Yesterday, Jon Taplin asked me to give my future of virtual worlds talk to his COMM 306 class, "The Communications Revolution, Entertainment and Art." His class was initially slow to ask questions, but once they got rolling it was great fun. Especially in an extended Q&A after class, they had very good queries about the impact of technology on privacy and culture.
They were quick to work through the implications of always on, mobile devices. Jon asked them whether they would consider life logging, or streaming the world around them to their friends. Initially it was the usual "hell no" but as they built on each others answers and started thinking through the implications, it didn't take long to get to "it's a natural extension of blogging", "I'd share it with my friends", "I'm bad at remembering names", and "I do it with Flickr already."
It was also a chance to sample a group of college juniors about technology. (It's a fairly large class, although predominantly communication and comm management undergrads, so obviously there are biases.)

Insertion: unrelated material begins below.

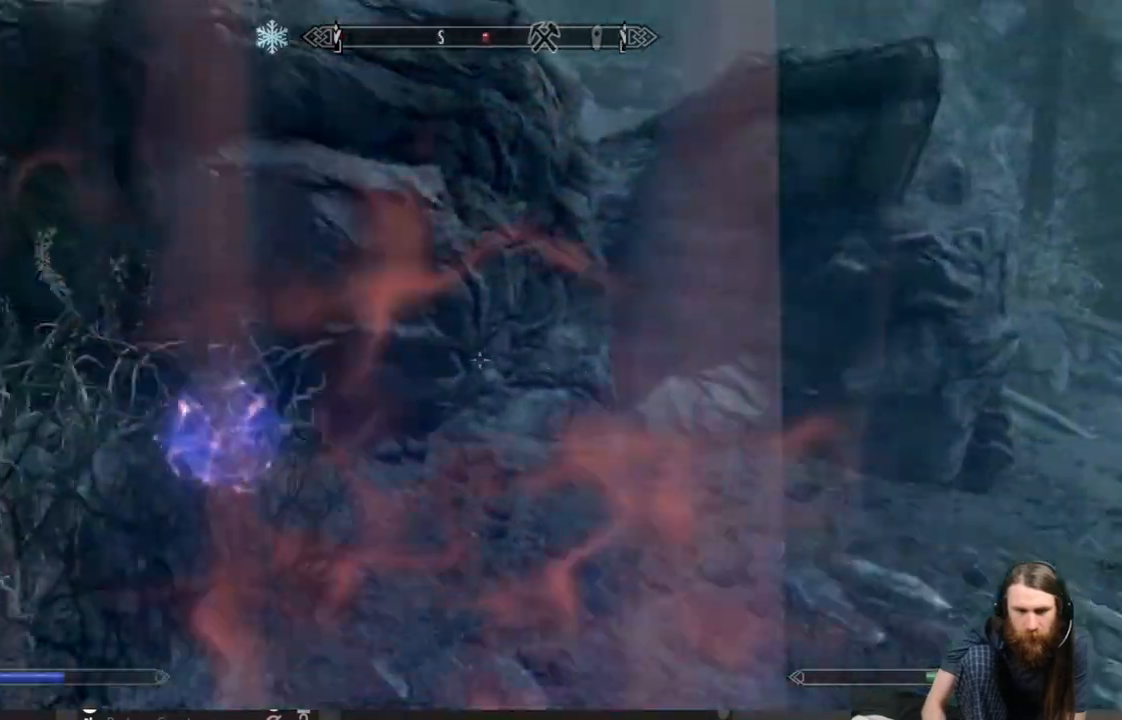
{"buttons": [], "left_stick": "down-right", "right_stick": "up-left", "events": [[100, "right_stick", "up-left"], [133, "left_stick", "down-right"]]}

Approximate percentages who had heard of or used the following (as measured by the incredibly scientific method of asking the audience questions and counting hands):
- Cell phone: 100%
- SMS: 100%
- Digital music/media: 100%
- Facebook: 95% (ie, almost everyone)
- Instant Messaging: 95%
- MySpace: 80%
- Regularly update something online: 75%
- LinkedIn: 40%
- Second Life: 25%
- Blog: 20% (lots of people who updated their MySpace page did not consider it blogging, hence the something stat, above)
- Online games: 10%
- World of Warcraft: 10% (and great reluctance to admit it)
- Twitter: 1 person (!)
- Knew about RSS or used it: 0%
- Had heard of Spore: 0% (!)
- Had heard of Sony Home: 0% (not as surprising as Spore, but still...)
To first order, everyone has a cell phone, listens to music, wants to be connected to their friends, and uses the web.
Good lessons as we think about the future.